[Landmark coordinate records]
◇ ◇ ◇ ◇ ◇ ◇ ◇

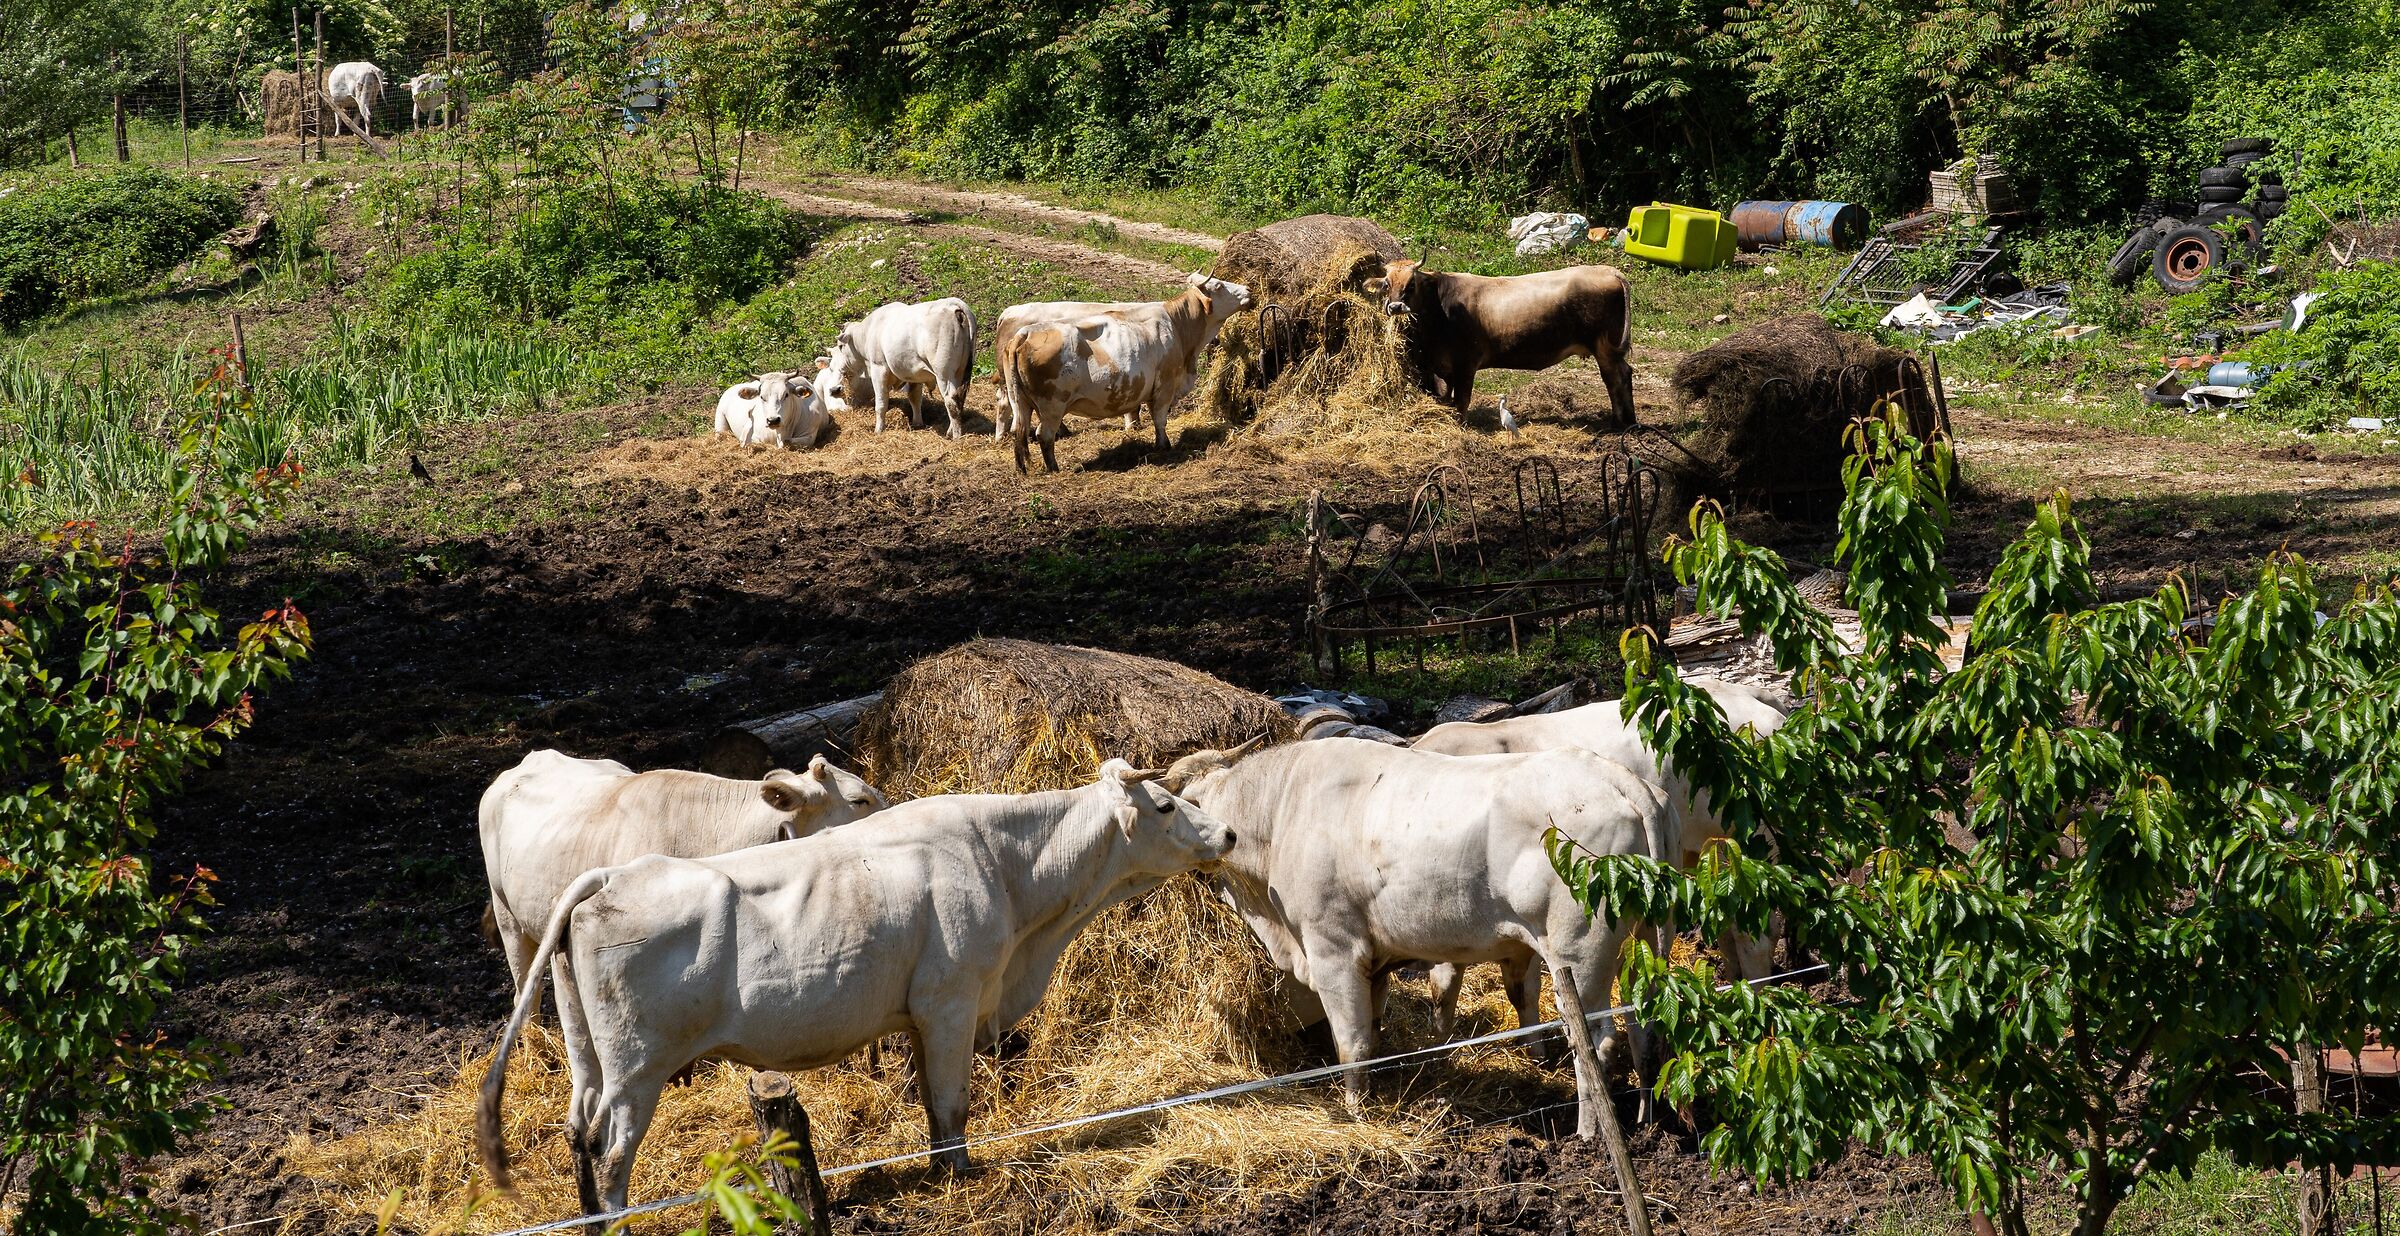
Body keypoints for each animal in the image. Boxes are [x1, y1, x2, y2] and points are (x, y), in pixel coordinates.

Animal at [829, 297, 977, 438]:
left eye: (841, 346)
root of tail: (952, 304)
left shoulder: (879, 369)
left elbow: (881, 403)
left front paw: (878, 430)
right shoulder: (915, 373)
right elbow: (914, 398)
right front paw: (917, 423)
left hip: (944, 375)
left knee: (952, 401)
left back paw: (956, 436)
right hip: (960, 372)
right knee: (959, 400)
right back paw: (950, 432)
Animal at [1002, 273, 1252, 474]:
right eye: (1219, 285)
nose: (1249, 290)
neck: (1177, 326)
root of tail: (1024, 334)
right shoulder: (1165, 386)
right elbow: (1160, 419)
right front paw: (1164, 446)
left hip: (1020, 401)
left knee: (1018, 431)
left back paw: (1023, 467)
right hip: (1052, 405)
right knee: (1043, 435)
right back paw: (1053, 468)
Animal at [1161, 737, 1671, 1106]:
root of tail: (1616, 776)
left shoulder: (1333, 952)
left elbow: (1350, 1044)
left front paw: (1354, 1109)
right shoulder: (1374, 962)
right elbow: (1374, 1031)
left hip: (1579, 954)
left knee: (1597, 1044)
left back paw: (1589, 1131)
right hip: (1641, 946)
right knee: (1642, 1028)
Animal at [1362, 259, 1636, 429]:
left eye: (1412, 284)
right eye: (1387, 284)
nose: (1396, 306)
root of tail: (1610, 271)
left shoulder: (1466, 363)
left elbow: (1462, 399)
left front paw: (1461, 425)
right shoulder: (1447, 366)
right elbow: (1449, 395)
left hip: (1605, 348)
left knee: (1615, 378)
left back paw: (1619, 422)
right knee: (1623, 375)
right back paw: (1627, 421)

◇ ◇ ◇ ◇ ◇ ◇ ◇

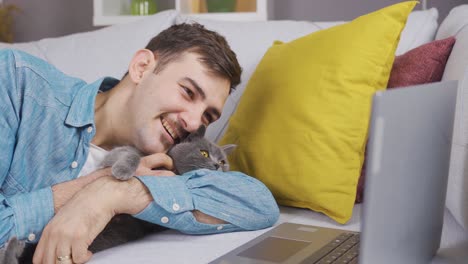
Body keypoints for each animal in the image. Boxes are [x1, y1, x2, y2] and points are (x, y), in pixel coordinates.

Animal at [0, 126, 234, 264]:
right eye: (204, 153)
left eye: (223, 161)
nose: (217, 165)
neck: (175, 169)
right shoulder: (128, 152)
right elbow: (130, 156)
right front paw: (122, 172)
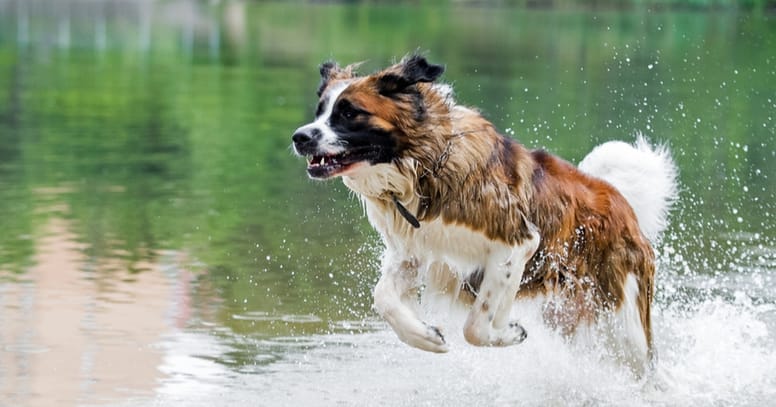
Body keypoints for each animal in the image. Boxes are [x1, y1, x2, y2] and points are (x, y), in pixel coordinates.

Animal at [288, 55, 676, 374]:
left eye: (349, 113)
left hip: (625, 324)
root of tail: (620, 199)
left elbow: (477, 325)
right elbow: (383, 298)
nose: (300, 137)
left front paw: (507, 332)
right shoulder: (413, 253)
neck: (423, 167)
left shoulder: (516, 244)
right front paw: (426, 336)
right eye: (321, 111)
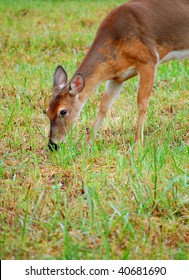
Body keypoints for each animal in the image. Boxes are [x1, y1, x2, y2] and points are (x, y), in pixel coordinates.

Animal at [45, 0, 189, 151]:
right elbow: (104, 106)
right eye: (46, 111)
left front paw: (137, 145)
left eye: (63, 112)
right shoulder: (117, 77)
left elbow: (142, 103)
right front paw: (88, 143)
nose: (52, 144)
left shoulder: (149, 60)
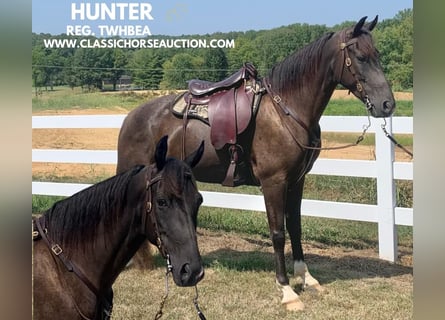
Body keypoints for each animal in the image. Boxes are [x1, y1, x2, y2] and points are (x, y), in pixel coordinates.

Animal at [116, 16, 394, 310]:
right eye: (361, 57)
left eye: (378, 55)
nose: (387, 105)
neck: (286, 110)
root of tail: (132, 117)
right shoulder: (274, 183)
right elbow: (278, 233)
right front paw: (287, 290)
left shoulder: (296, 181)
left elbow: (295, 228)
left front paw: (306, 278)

◇ ◇ ◇ ◇ ◇ ◇ ◇

Please repeat, exactly as written, the lines in the records above, starting with the one that has "right elbow: (383, 298)" and going on through the one that has "left front paw: (306, 278)". Pictures are to be left out.

▸ Problem solution
right elbow: (383, 298)
nose: (300, 137)
left front paw: (507, 332)
right shoulder: (413, 253)
neck: (423, 167)
left shoulder: (516, 244)
right front paw: (426, 336)
right eye: (321, 111)
Body keypoints for each animal in the image. Boxes are [x1, y1, x2, y2] and points are (x, y), in pixel coordinates.

Animal at [45, 0, 189, 151]:
right elbow: (104, 106)
right eye: (46, 111)
left front paw: (137, 145)
left eye: (63, 112)
right shoulder: (117, 77)
left elbow: (142, 103)
right front paw: (88, 143)
nose: (52, 144)
left shoulder: (149, 60)
Body keypoints for each animal in the image. Boxes are [x1, y1, x2, y2] and points are (x, y), in pixel coordinates.

Animal at [116, 16, 394, 310]:
right eye: (361, 57)
left eye: (378, 55)
nose: (387, 105)
neck: (286, 110)
root of tail: (132, 117)
right shoulder: (274, 183)
right elbow: (278, 233)
right front paw: (287, 290)
left shoulder: (296, 181)
left elbow: (295, 228)
left front paw: (306, 278)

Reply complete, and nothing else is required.